Putting flags in their place

Facing a chamber filled with grizzled veterans waving small American flags, the Chico City Council on Tuesday came up with a policy on flying flags from city light poles.

As Cindy Pierce, the city’s administrative services director, explained, it’s expensive to install and take down the flags. Historically the city has provided that service three times a year, around patriotic holidays, for the City of Flags group, which owns 379 American flags.

But if the city allows one group to fly flags, it’s obliged, under the First Amendment, to allow other groups to fly their flags—which it has done in the case of the Earth Day flags in April. But it lacked a clear policy on the issue.

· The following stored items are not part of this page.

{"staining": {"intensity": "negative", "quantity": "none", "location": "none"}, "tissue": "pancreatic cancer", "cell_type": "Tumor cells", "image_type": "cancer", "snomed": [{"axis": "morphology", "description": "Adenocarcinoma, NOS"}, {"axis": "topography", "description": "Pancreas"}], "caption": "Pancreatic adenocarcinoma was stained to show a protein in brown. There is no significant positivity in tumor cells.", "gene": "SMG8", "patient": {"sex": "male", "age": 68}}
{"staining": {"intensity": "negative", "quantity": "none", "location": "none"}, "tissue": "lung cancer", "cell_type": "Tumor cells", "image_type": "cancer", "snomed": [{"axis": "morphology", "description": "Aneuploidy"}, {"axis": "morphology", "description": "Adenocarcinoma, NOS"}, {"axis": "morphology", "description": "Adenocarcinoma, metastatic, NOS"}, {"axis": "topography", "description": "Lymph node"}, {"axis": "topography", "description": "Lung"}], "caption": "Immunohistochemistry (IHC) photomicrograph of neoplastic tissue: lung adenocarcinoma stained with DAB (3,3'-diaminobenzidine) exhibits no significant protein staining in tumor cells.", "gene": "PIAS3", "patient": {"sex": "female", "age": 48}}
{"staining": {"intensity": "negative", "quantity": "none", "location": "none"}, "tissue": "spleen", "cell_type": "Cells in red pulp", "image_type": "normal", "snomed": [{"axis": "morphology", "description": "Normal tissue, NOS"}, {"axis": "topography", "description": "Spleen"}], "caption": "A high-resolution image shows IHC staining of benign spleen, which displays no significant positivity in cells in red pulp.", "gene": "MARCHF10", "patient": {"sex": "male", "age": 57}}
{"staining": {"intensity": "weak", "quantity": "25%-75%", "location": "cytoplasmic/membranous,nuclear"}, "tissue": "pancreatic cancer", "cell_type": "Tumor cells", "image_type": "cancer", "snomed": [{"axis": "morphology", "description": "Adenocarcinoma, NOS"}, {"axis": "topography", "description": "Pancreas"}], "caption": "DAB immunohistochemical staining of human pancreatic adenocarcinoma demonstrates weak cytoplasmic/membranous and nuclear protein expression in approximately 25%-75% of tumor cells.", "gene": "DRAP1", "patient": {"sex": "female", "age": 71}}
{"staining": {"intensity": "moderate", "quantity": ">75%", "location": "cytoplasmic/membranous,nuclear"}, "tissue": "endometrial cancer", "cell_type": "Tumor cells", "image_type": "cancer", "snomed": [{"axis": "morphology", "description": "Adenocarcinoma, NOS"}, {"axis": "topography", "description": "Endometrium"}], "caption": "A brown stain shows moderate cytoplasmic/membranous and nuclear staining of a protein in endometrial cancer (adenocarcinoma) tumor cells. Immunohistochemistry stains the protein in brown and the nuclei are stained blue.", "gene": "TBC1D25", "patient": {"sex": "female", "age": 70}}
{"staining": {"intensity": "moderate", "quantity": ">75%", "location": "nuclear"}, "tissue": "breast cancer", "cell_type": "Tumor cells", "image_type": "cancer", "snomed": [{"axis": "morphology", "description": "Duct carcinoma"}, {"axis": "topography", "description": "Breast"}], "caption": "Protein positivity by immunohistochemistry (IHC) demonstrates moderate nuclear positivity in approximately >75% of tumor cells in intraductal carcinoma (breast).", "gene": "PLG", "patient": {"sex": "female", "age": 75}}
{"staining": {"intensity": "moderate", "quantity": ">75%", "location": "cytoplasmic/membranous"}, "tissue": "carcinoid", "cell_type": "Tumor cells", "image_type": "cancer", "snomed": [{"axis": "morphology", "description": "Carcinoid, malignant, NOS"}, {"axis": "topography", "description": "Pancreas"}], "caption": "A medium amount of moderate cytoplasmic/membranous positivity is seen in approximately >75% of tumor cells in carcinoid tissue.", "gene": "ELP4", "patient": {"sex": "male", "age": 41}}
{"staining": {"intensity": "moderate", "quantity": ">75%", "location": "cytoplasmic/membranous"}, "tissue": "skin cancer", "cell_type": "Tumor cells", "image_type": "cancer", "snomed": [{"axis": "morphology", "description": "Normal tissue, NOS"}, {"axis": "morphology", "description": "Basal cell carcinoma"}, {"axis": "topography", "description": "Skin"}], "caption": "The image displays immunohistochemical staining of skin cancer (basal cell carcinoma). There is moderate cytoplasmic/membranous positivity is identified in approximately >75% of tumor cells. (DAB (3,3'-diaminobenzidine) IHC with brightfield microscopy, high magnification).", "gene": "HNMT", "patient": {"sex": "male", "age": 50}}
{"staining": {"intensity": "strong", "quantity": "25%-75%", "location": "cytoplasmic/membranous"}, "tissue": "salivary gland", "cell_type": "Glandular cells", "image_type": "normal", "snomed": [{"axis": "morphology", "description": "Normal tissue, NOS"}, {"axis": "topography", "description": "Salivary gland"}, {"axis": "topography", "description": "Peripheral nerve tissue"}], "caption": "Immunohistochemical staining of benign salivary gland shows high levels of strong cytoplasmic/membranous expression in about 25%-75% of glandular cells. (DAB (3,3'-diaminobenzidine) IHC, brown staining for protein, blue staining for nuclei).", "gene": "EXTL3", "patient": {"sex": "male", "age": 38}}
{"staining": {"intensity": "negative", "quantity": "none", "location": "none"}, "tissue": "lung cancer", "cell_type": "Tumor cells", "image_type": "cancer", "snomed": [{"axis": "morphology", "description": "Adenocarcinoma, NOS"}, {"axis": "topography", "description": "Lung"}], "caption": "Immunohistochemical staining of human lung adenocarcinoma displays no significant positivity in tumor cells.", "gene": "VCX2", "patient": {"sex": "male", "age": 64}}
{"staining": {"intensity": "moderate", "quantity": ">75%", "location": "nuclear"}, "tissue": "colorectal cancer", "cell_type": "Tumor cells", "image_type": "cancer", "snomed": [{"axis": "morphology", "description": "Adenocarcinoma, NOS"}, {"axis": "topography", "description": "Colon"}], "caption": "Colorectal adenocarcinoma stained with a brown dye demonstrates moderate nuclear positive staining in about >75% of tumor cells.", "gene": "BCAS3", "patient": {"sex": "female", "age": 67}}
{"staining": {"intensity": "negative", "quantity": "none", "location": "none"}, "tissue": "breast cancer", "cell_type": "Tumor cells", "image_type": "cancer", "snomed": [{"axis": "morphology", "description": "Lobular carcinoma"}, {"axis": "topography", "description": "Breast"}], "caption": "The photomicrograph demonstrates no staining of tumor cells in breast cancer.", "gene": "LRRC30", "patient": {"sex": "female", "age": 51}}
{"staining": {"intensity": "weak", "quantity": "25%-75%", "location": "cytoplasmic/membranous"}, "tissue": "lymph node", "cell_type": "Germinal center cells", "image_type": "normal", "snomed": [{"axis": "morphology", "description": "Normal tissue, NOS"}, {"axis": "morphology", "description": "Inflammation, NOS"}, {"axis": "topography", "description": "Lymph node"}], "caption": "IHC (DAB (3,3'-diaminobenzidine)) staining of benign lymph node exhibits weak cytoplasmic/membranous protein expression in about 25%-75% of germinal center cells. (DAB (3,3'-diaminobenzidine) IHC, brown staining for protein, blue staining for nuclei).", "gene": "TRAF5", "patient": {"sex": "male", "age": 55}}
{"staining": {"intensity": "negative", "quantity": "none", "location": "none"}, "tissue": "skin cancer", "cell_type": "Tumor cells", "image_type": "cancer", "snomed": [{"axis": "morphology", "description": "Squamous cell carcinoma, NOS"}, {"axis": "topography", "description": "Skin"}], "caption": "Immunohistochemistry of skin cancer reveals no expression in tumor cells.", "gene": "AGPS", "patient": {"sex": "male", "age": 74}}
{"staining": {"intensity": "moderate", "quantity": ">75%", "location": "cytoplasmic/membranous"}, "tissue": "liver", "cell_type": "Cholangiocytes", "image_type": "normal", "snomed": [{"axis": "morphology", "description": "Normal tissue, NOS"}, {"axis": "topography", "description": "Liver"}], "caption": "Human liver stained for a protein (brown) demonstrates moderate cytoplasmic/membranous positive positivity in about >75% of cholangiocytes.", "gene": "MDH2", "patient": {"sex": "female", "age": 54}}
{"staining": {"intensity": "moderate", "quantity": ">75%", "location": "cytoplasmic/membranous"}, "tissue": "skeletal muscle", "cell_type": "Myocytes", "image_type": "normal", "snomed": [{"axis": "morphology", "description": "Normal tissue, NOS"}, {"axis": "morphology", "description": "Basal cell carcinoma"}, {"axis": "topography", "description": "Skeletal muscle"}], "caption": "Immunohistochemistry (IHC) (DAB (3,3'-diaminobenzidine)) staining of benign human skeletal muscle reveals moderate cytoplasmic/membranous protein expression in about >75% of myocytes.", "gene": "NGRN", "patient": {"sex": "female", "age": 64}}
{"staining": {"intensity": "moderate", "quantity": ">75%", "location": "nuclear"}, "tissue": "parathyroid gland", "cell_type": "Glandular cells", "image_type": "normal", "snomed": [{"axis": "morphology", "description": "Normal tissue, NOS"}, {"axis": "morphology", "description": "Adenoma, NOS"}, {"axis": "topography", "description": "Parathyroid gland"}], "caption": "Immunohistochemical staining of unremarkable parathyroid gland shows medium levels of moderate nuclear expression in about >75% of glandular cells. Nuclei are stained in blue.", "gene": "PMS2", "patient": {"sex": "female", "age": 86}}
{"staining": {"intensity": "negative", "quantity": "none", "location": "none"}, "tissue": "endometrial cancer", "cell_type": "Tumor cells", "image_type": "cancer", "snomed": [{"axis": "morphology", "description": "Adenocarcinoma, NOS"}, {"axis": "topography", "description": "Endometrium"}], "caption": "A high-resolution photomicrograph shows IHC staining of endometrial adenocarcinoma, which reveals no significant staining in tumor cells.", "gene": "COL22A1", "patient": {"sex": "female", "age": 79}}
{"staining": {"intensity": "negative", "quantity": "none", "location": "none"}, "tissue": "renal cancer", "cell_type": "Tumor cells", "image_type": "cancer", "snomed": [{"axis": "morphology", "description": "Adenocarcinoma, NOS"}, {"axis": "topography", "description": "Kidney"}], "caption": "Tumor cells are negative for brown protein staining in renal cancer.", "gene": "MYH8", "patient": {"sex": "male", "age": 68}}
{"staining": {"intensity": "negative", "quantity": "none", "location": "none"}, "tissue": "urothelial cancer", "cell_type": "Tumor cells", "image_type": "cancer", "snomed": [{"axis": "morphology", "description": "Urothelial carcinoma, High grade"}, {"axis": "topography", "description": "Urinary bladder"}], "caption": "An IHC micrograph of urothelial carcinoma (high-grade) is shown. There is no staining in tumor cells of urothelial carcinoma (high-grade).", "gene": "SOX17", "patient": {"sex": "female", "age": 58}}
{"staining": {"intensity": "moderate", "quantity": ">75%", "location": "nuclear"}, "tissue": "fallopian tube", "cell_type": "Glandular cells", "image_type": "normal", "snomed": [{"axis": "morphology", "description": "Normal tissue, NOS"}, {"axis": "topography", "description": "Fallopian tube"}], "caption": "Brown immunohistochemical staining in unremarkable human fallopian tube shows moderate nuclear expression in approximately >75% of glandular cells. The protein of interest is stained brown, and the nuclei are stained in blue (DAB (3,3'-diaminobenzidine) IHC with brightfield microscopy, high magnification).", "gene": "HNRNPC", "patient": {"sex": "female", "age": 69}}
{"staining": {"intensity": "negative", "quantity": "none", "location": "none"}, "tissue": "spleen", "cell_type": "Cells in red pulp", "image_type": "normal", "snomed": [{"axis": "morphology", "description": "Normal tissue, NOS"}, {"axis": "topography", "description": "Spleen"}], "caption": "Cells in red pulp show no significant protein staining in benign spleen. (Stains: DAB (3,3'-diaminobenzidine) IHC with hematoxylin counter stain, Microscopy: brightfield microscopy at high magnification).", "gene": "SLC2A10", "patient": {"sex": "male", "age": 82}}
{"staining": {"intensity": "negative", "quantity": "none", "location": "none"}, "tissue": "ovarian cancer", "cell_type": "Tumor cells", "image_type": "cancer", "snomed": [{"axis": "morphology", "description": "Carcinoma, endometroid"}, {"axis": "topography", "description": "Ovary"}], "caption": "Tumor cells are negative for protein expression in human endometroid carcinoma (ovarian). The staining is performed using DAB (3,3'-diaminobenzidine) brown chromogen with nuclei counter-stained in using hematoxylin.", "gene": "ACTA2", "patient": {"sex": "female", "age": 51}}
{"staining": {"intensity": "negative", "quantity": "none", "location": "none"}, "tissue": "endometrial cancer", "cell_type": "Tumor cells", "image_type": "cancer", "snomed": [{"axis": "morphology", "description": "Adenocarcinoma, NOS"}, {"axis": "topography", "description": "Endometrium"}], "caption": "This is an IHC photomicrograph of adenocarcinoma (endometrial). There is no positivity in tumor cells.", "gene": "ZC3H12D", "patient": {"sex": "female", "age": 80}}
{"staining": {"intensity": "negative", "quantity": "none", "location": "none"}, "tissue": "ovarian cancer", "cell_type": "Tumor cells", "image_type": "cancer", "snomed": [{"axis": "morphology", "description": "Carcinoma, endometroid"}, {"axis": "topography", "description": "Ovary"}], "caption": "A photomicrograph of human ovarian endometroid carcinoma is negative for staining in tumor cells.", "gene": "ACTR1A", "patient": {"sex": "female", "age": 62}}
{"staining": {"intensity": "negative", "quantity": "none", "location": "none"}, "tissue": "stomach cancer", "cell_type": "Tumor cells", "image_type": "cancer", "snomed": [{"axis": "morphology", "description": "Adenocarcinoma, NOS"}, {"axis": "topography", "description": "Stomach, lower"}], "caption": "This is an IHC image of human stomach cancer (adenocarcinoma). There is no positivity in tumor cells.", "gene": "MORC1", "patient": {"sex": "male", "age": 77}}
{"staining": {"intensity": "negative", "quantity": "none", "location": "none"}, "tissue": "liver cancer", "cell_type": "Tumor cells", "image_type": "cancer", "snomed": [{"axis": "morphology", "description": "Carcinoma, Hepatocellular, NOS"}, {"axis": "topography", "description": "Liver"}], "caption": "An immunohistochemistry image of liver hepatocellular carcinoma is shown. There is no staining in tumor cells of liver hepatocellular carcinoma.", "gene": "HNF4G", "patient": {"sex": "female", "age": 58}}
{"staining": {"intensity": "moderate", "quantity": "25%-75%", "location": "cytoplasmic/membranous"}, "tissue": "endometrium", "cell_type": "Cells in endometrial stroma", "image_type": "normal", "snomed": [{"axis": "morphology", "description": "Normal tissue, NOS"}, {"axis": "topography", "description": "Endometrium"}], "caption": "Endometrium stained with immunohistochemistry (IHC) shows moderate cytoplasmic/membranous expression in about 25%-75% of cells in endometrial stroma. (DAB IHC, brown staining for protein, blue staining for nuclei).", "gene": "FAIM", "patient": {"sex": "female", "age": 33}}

A number of veterans got up to speak to the matter. The clear star of the group was Lt. Col. Boardman C. Reed, who’d been a bomb squadron commander over Germany in WWII and said he’d be 95 years old next month. Holding up a tri-folded flag in a glass case, he told a story about finding it on a base in South Korea in 1951, and how he’d struck the U.N. flag then flying over the base and “run up Old Glory.”

“I ask you,” he said, his voice rising, “to fly only the American flag and none other.” He got a round of applause.

In the end, the council agreed unanimously to take ownership of the American flags and install them at no charge.

In a separate action, however, the council approved, 5-2, a motion to allow other groups to fly flags as long as they paid the costs. Councilmen Steve Bertagna and Larry Wahl, who agreed with Lt. Col. Reed, dissented.